- Problem details
Please transcribe the listing below in full, exactly as written, leaving out its pictures.

- Entries supplied

◆ ◆ ◆

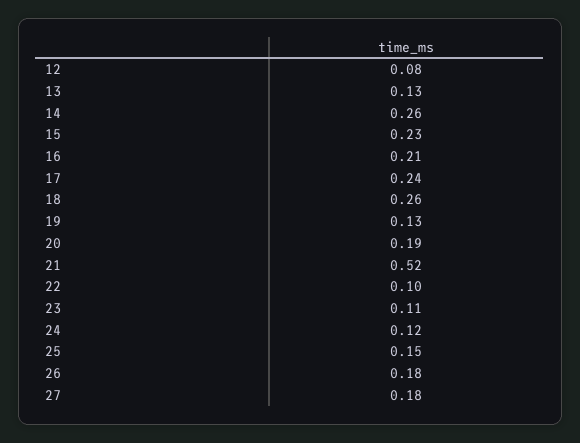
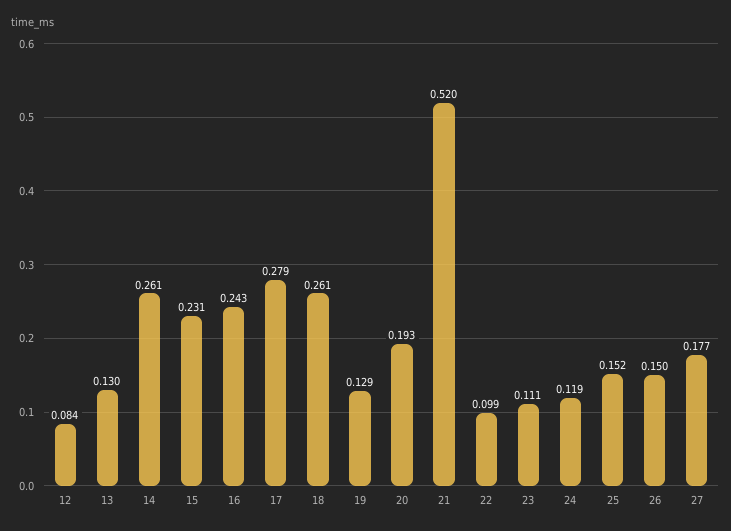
  {
    "12": 0.084,
    "13": 0.13,
    "14": 0.261,
    "15": 0.231,
-   "16": 0.21,
+   "16": 0.243,
-   "17": 0.24,
+   "17": 0.279,
    "18": 0.261,
    "19": 0.129,
    "20": 0.193,
    "21": 0.52,
    "22": 0.099,
    "23": 0.111,
    "24": 0.119,
    "25": 0.152,
-   "26": 0.18,
+   "26": 0.15,
    "27": 0.177
  }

◆ ◆ ◆

- Problem solution
  {
    "12": 0.084,
    "13": 0.13,
    "14": 0.261,
    "15": 0.231,
-   "16": 0.21,
+   "16": 0.243,
-   "17": 0.24,
+   "17": 0.279,
    "18": 0.261,
    "19": 0.129,
    "20": 0.193,
    "21": 0.52,
    "22": 0.099,
    "23": 0.111,
    "24": 0.119,
    "25": 0.152,
-   "26": 0.18,
+   "26": 0.15,
    "27": 0.177
  }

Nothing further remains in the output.